The full hello-world tree, annotated:

yaml
name: hello-world
version: 1.0.0
description: Greet a user based on time of day with weather and news context.

state:
  local:
    time_of_day: null     # filled by Determine_Time
    greeting: null        # filled by the Choose_Greeting branch that wins
    weather: null
    news: null
    response: null
  global:
    user_name: retrieve by running the shell command "whoami"
    tone: friendly
    language: english

tree:
  type: sequence
  name: Hello_World
  children:

    # 1. Single action with one instruct step.
    - type: action
      name: Determine_Time
      steps:
        - instruct: >
            Check the system clock. Classify as "morning", "afternoon",
            or "evening". Store at $LOCAL.time_of_day.

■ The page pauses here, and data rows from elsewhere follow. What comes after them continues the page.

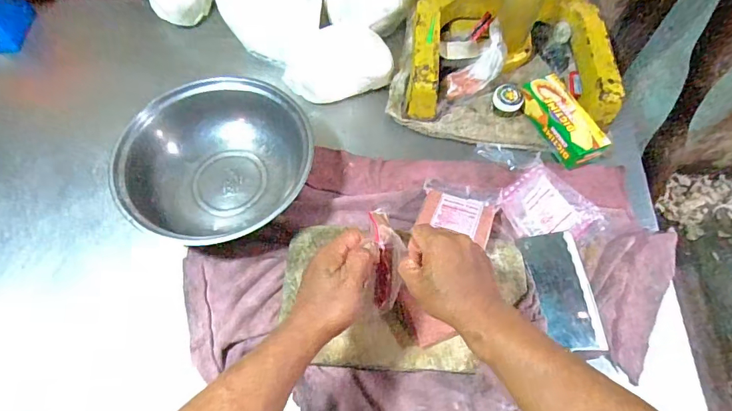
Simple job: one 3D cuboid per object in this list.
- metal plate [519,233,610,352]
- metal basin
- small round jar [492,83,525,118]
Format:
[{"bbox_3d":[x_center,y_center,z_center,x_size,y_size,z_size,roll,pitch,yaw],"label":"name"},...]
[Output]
[{"bbox_3d":[0.284,0.121,0.620,0.082,0.006,0.169,-5,66,-3],"label":"metal plate"},{"bbox_3d":[-0.214,-0.062,0.641,0.270,0.083,0.241,-11,66,-6],"label":"metal basin"},{"bbox_3d":[0.247,-0.181,0.753,0.051,0.034,0.054,0,65,-1],"label":"small round jar"}]

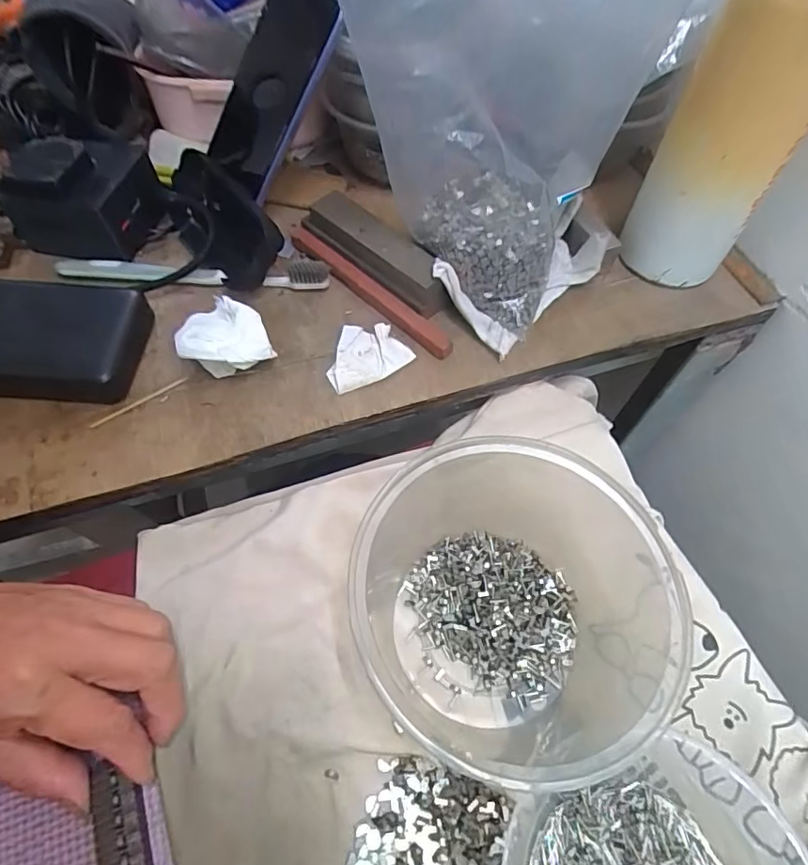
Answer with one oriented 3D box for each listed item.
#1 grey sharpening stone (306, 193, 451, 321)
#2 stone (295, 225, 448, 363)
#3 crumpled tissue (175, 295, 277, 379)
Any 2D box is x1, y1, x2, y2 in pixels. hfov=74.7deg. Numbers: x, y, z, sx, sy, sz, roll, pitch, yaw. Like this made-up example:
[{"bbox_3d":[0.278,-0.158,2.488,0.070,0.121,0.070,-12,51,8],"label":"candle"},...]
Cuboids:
[{"bbox_3d":[-0.018,-0.123,0.360,0.033,0.028,0.116,-40,71,-19],"label":"grey sharpening stone"},{"bbox_3d":[-0.029,-0.102,0.358,0.159,0.010,0.014,41,69,17],"label":"stone"},{"bbox_3d":[-0.111,-0.055,0.325,0.058,0.027,0.049,37,68,16],"label":"crumpled tissue"}]

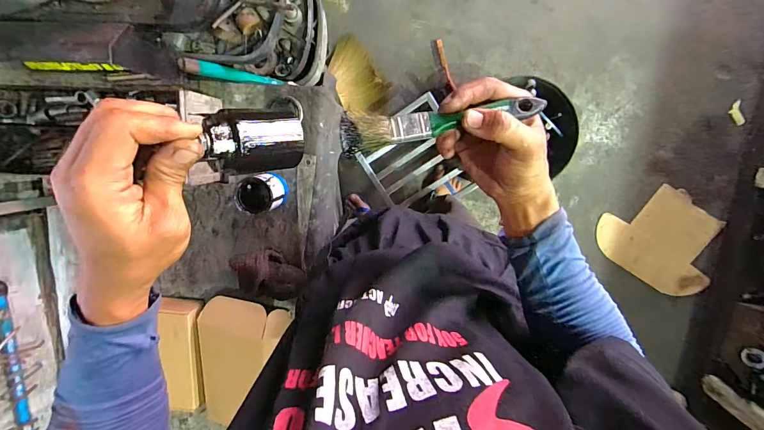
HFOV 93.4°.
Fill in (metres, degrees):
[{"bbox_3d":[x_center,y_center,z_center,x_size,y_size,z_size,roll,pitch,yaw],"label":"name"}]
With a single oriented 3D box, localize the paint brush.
[{"bbox_3d":[0.052,-0.082,0.313,0.175,0.019,0.034,-9,99,-4],"label":"paint brush"}]

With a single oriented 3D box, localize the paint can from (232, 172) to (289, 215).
[{"bbox_3d":[-0.267,-0.051,0.806,0.086,0.107,0.076,-12,100,6],"label":"paint can"}]

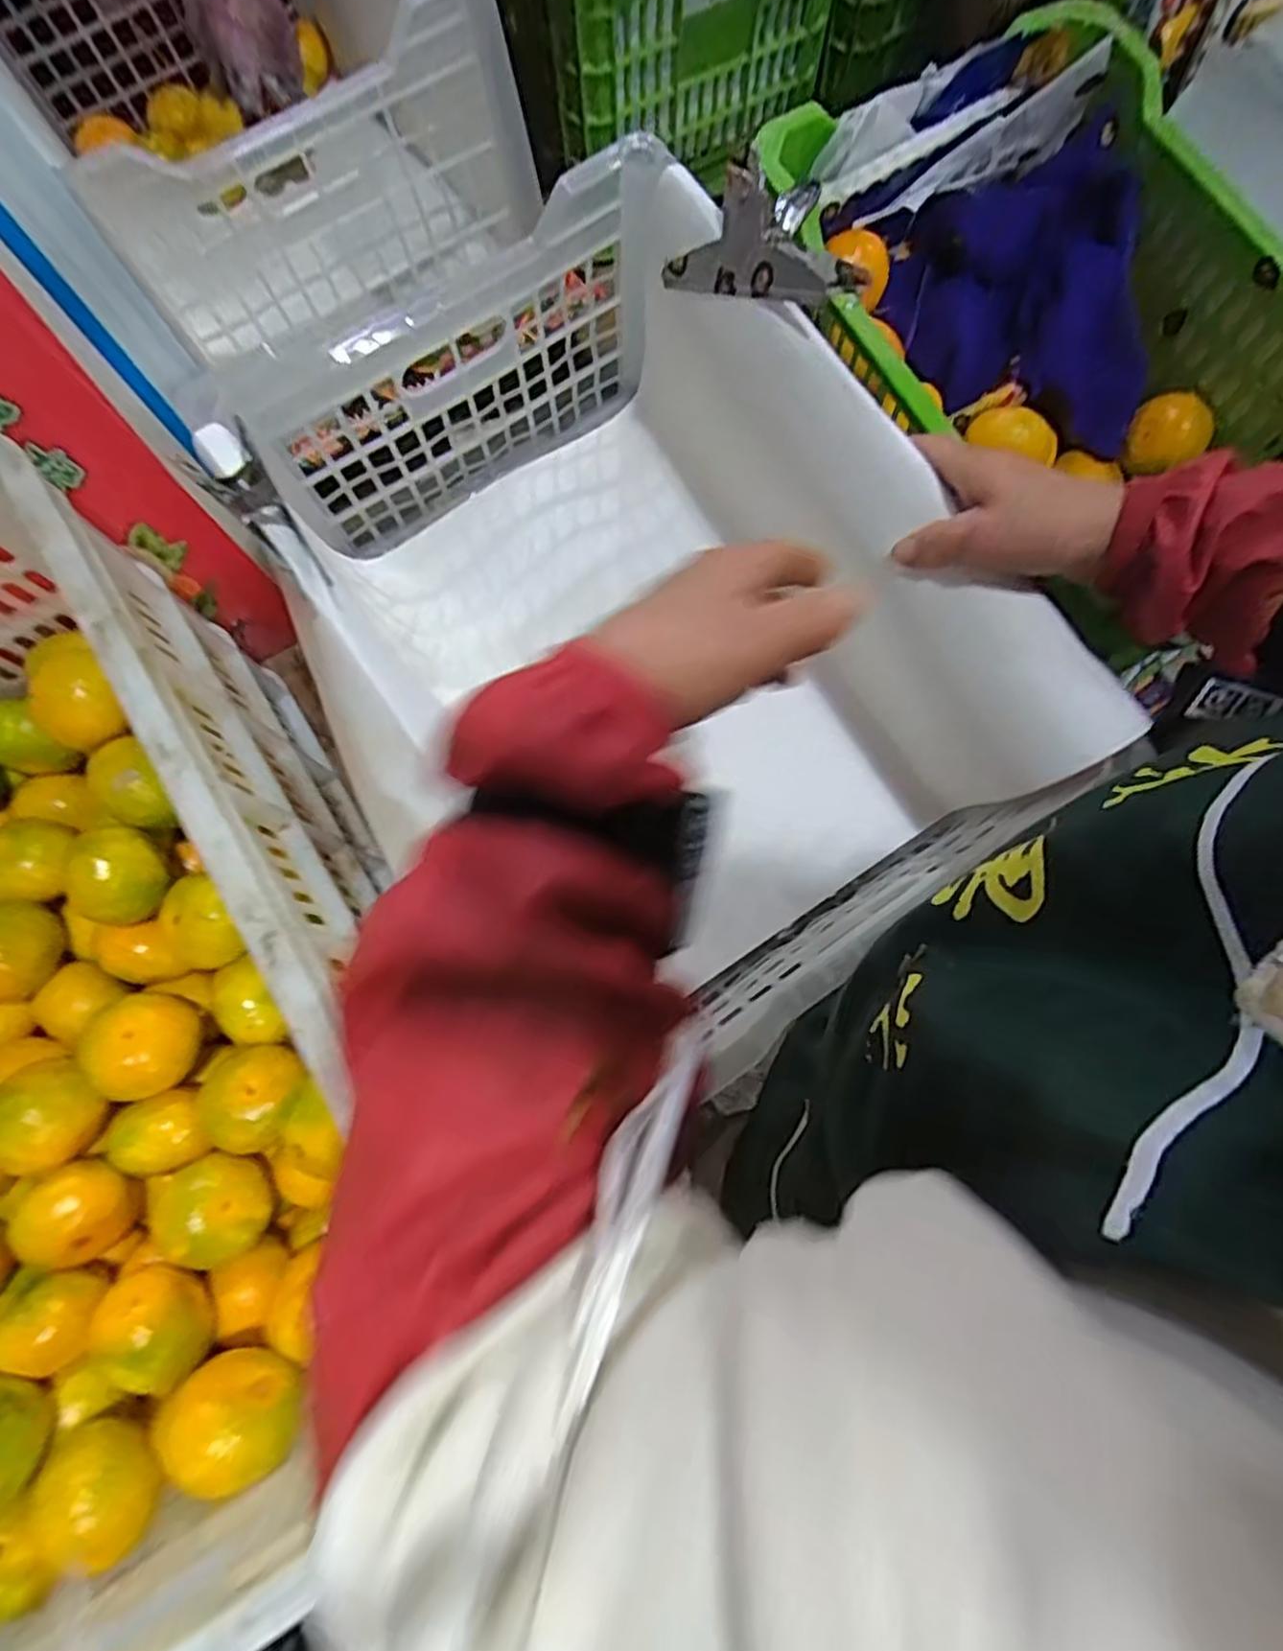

    # 2. Selector — only one branch wins, the rest are skipped.
    - type: selector
      name: Choose_Greeting
      children:
        - type: action
          name: Morning_Greeting
          steps:
            - evaluate: $LOCAL.time_of_day is "morning"
            - instruct: Compose a cheerful morning greeting...
        - type: action
          name: Afternoon_Greeting
          steps:
            - evaluate: $LOCAL.time_of_day is "afternoon"
            - instruct: Compose a warm afternoon greeting...
        - type: action
          name: Default_Greeting
          steps:
            - instruct: Compose a neutral greeting...    # no evaluate = always passes

    # 3. Parallel — both children must succeed.
    - type: parallel
      name: Gather_Context
      children:
        - type: action
          name: Check_Weather
          steps:
            - evaluate: $LOCAL.greeting is set
            - instruct: Use a web search tool to find current weather...
        - type: action
          name: Check_News
          steps:
            - evaluate: $LOCAL.greeting is set
            - instruct: Use a web search tool to find one current headline...

    # 4. Final action — depends on the parallel's outputs.
    - type: action
      name: Compose_Response
      steps:
        - evaluate: $LOCAL.weather is set and $LOCAL.news is set
        - instruct: Combine $LOCAL.greeting, $LOCAL.weather, and $LOCAL.news...

Editing your own

Copy a bundled tree to a new file and tweak. Try:

  • Add a new evening_off_hours branch to Choose_Greeting with an evaluate that fires after 22:00.
  • Add a Check_Calendar action to Gather_Context (parallel will pick it up automatically).
  • Replace Compose_Response with two actions: one to draft, one to format.

Every change is reflected the next time you run abtree flow create <your-tree>.

Validation

abtree validates the YAML on load. If a tree is malformed, abtree tree list won't include it and abtree flow create will print the error.